:: What is being asked ::
Output the full listing below exactly as it reads, and skip anything that is a picture.

:: Given records ::
# # # # # # #
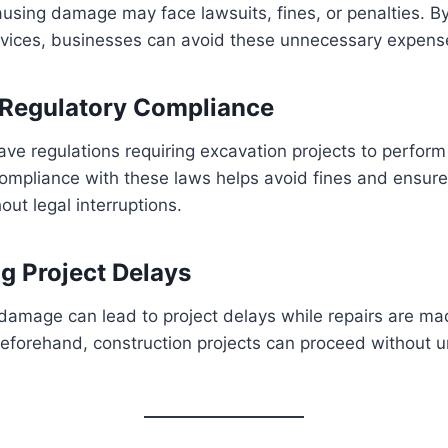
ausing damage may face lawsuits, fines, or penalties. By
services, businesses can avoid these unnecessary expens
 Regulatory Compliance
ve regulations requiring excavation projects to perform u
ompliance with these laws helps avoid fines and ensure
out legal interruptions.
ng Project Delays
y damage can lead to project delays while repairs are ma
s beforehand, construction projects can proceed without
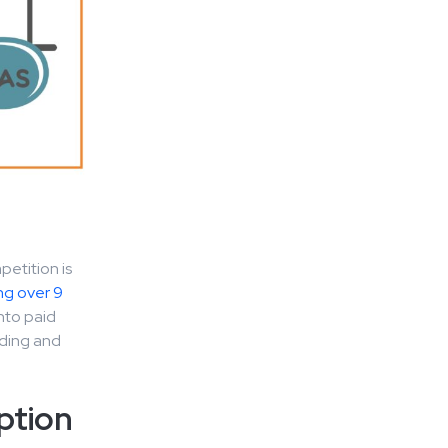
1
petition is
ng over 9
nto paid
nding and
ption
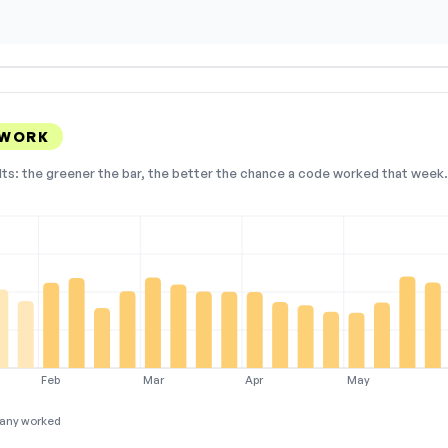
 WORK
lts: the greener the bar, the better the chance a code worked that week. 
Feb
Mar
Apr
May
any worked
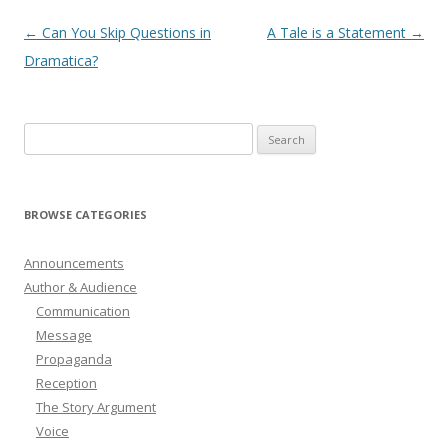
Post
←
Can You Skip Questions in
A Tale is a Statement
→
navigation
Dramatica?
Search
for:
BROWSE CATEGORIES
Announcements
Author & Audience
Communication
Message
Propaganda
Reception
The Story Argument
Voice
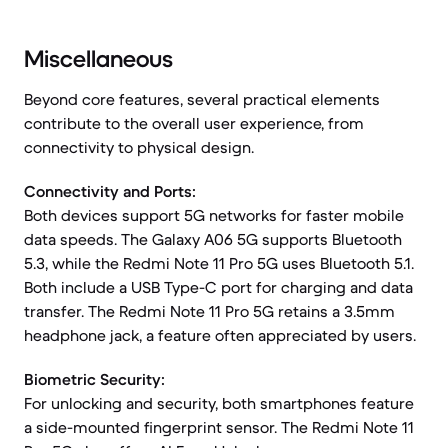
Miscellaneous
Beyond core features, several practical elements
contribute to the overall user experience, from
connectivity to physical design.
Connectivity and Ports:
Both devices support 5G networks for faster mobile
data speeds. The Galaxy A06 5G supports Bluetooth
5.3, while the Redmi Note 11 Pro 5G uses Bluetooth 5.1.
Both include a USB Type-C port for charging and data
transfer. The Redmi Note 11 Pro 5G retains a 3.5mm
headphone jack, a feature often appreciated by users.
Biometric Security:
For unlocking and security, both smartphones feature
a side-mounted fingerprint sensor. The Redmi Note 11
# # # # # # #
:: Task output ::
ausing damage may face lawsuits, fines, or penalties. By
services, businesses can avoid these unnecessary expens
 Regulatory Compliance
ve regulations requiring excavation projects to perform u
ompliance with these laws helps avoid fines and ensure
out legal interruptions.
ng Project Delays
y damage can lead to project delays while repairs are ma
s beforehand, construction projects can proceed without
1
petition is
ng over 9
nto paid
nding and
ption
 WORK
lts: the greener the bar, the better the chance a code worked that week. 
Feb
Mar
Apr
May
any worked
Post
←
Can You Skip Questions in
A Tale is a Statement
→
navigation
Dramatica?
Search
for:
BROWSE CATEGORIES
Announcements
Author & Audience
Communication
Message
Propaganda
Reception
The Story Argument
Voice
Miscellaneous
Beyond core features, several practical elements
contribute to the overall user experience, from
connectivity to physical design.
Connectivity and Ports:
Both devices support 5G networks for faster mobile
data speeds. The Galaxy A06 5G supports Bluetooth
5.3, while the Redmi Note 11 Pro 5G uses Bluetooth 5.1.
Both include a USB Type-C port for charging and data
transfer. The Redmi Note 11 Pro 5G retains a 3.5mm
headphone jack, a feature often appreciated by users.
Biometric Security:
For unlocking and security, both smartphones feature
a side-mounted fingerprint sensor. The Redmi Note 11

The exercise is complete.